The output file is located in the same folder or path where you executed the cURL script. To find out the current directory of your terminal (Windows users: PowerShell or Command Prompt), use the following command:
- macOS Terminal –
pwd
- Windows PowerShell –
pwd
- Windows Command Prompt –
cd
Can I create and use a custom copy of my voice?
This feature is not currently supported by OpenAI.

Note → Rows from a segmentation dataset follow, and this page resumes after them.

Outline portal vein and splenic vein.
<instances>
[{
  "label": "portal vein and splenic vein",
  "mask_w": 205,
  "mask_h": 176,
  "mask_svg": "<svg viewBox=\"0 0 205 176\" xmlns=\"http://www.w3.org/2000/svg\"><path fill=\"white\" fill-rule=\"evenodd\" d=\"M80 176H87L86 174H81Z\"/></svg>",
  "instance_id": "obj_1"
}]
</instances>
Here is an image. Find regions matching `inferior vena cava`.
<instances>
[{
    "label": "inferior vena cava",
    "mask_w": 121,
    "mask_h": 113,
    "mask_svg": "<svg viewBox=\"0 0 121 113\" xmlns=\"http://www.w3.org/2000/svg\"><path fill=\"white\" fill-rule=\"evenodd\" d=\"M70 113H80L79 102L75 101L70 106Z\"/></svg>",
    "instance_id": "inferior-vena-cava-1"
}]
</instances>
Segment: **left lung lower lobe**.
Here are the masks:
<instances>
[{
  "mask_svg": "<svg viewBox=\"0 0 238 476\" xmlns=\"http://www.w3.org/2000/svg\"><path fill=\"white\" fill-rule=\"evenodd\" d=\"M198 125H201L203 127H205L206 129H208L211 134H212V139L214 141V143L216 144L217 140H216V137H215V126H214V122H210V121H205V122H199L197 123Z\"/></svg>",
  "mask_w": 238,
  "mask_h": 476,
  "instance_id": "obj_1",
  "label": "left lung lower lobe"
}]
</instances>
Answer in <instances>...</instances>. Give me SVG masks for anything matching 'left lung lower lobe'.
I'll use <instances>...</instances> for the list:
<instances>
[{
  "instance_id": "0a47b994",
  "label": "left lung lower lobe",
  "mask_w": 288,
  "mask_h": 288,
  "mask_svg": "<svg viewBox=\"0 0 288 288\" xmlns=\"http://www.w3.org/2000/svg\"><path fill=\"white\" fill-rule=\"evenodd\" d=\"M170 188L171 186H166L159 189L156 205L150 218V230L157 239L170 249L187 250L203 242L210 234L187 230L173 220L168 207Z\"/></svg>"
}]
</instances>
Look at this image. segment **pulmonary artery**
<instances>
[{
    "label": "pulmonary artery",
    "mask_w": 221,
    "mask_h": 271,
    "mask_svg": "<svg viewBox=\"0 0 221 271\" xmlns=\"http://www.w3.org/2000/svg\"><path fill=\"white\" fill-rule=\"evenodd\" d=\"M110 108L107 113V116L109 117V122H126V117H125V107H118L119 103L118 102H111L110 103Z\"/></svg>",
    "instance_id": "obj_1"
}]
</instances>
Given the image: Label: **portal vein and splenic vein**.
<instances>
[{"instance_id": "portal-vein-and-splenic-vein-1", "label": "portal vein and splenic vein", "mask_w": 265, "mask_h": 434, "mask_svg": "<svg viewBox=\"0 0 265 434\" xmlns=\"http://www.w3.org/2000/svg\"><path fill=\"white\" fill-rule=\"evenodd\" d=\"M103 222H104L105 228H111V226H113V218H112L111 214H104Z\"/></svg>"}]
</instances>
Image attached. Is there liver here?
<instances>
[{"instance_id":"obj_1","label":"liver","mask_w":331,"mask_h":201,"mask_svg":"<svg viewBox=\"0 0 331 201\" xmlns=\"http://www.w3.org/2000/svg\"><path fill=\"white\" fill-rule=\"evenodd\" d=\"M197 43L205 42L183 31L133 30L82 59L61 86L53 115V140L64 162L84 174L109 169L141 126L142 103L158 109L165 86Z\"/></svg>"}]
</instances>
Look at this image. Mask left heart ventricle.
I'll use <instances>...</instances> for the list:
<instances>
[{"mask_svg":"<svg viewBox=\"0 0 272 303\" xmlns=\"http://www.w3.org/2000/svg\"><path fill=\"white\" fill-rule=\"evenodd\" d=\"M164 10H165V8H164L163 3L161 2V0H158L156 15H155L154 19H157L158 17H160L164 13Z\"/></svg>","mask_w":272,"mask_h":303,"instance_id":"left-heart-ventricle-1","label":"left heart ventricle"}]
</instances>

How do other voice options sound like?
You can generate audio using different voice parameters to hear how other voices sound, or you can visit this page to listen to samples.
Does it support other languages?
Yes, it does support multiple languages. I’ve tested it with Japanese, Chinese (Mandarin), Vietnamese, and Spanish, and they seem to sound quite reasonable.